[TASK STATEMENT] If a line in the entries below includes the string "That", copy it out.

[RECORDS]

- - - -

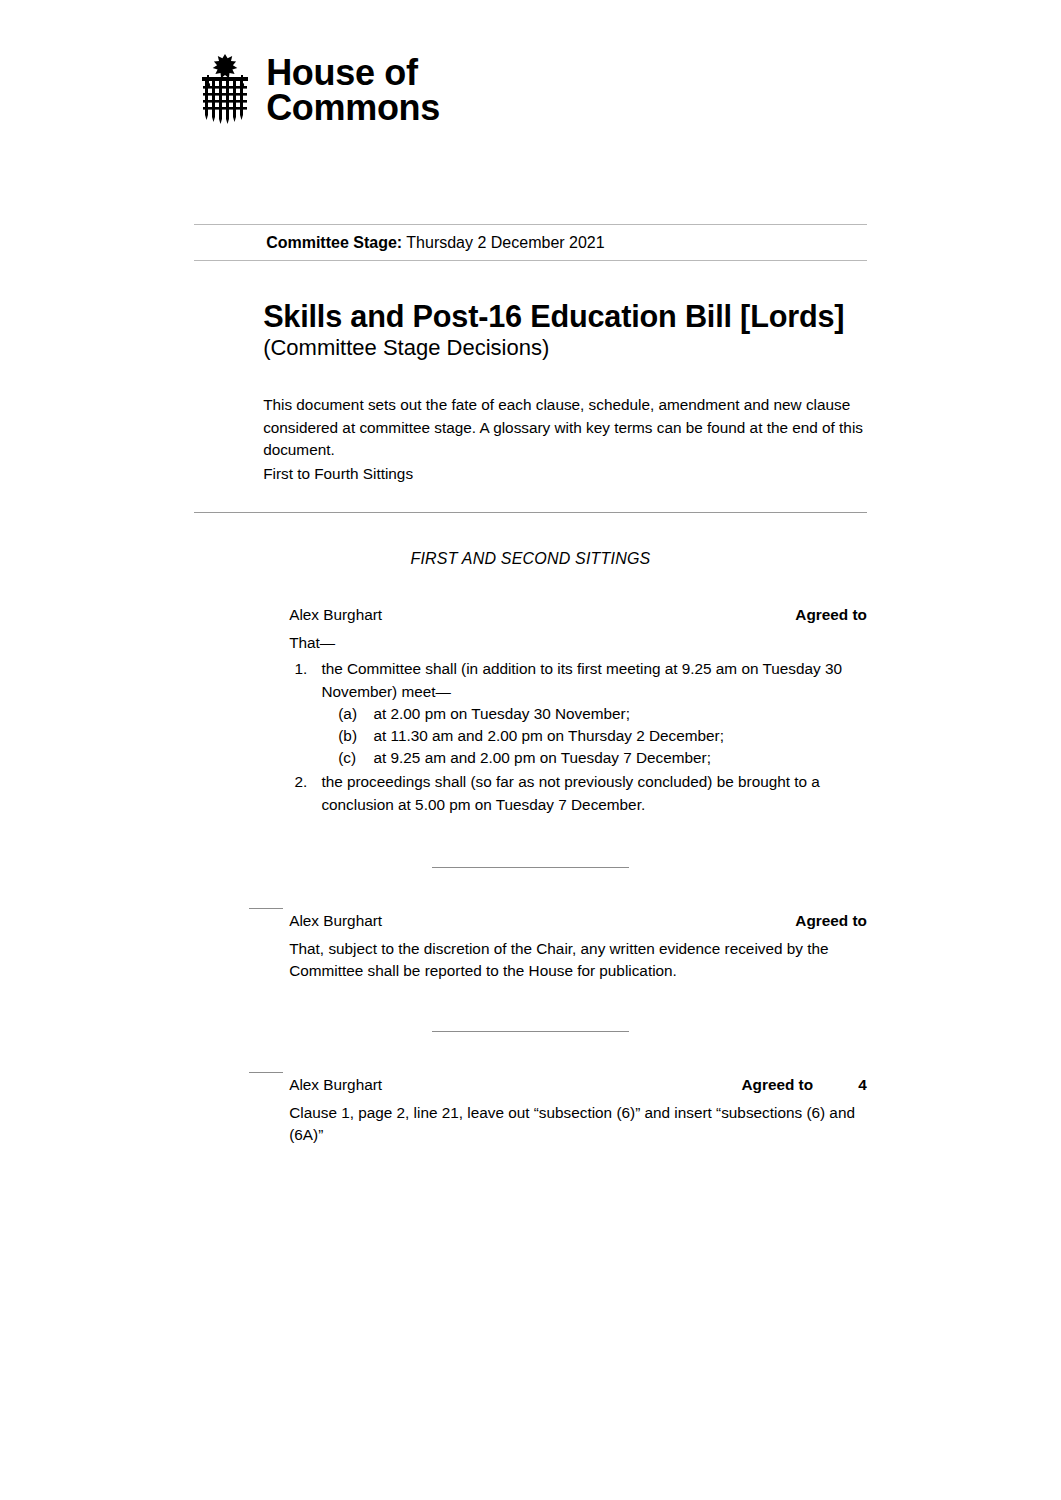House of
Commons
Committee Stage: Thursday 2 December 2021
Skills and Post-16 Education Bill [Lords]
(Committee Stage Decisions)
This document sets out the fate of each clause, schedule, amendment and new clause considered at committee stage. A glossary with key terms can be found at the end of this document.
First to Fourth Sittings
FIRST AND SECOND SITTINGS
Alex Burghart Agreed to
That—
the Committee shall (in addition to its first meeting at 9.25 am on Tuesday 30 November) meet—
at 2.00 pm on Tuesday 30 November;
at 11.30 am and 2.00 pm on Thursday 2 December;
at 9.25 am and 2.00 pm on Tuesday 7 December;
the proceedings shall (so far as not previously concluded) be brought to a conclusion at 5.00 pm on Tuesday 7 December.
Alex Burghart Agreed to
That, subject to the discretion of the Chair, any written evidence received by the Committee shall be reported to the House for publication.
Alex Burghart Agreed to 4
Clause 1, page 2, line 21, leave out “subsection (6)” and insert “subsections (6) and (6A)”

- - - -

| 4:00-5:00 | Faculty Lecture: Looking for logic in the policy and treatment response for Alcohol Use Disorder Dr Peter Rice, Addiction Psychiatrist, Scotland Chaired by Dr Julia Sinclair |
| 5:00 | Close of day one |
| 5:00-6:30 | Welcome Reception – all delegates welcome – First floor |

- - - -

[TASK SOLUTION]
That—
That, subject to the discretion of the Chair, any written evidence received by the Committee shall be reported to the House for publication.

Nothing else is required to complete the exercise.